PASSAGE START
Monday, April 13, 2009

“Can there be Teaching without Learning?”

“Can there be Teaching without Learning?”
Teaching is regarded as 'a set of actions' meant to induce Learning.
If Learning does not take place, how can we say that Teaching was going on?

I have instances of Class Theatres where as per normal parlance Teaching was going on but the students were not learning and did not learn. I said to such Teachers," Dear friend, you were doing everything except Teaching.".
My contention is that if a desired activity fails to achieve the objective for which it is meant, how can we say that the activity was going on?

Please give me your valued inputs asked by: Prof. B. L .Handoo.
Ken Robertson wrote:

Teaching as a generic activity can take place without any learning accompanying it. I have seen this many times at the university level over my career, but have no recent experience in high schools and the like.

Much of the ineffective teaching I have seen has involved the delivery of new concepts and material to classes ranging from a few to several hundred (my biggest first year class was 924). However, the material was delivered by people who are predominantly researchers, with few interpersonal skills, in a manner that did not engage the students.
PASSAGE END
→ EXERCISE PROMPT
Continue the discussion of whether teaching can happen without learning from its last sentence.
GIVEN ENTRIES START
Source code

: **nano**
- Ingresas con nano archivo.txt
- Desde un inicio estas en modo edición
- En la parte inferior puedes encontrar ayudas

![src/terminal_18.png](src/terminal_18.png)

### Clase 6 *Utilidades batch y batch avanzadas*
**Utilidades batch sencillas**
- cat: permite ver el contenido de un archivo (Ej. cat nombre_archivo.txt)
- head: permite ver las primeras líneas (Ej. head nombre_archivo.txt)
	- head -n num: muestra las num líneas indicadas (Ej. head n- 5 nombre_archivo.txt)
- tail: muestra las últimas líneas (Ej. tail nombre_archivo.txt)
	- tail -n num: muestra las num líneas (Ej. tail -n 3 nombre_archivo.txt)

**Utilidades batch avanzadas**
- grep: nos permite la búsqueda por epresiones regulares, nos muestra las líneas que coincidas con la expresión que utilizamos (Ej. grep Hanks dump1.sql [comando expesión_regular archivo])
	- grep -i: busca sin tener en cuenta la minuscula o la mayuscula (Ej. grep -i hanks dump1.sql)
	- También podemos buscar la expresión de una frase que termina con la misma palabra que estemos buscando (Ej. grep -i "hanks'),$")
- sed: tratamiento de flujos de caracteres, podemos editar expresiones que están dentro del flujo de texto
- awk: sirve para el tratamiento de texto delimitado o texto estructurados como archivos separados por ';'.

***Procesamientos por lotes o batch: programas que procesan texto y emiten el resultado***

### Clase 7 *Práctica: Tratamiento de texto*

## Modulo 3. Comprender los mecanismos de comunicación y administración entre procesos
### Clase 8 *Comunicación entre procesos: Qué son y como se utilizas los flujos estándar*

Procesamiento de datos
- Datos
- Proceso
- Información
GIVEN ENTRIES END
→ OUTPUT OF THE TASK
Often the material was presented in the same form the research results to students whose learning has not reached anywhere near this level. There was no common point of communication. If there were post grad students in the same class, this material would have been suitable for them, and thus learning could occur.

Learning is about bringing together the needs and abilities of the audience, the material and a method of delivery appropriate to that audience. Teaching is getting this combination correct.


Subbaraman (Subba) Iyer wrote:

The teaching - learning interlocks are indeed complex. Based on my own student days and even now, I learn better outside the classroom than inside. Some responsibility for this has to be borne by the teachers, but nonetheless there's always a better way that teachers can do the job.

More often than not, the teacher stands on the stage like a sage with a bowl of knowledge in his head and is often insensitive to the student's background and learning approaches. I would rather have a teacher who's a guide by the side than having a sage on the stage.

I have blogged about the disconnect between the education approaches and the learning approaches. You are free to use this response and also my blog post after appropriate attribution.

Links:
http://subbaiyer.wordpress.com/2007/01/14/the-education-and-learning-approaches/
http://subbaiyer.wordpress.com/2008/04/29/indian-education/
http://subbaiyer.wordpress.com/2007/01/14/questions-the-key-to-learning/


Hesham Metwalli wrote:
I believe the right way to ask this question is "can learning be EFFECTIVE if the learner is not involved?"
teaching and learning are two sides of one coin. you can not separate them or judge them separately.
All educators nowadays agree that the learner is the target of the teaching, so if teaching is not engaging the learner it is pointless.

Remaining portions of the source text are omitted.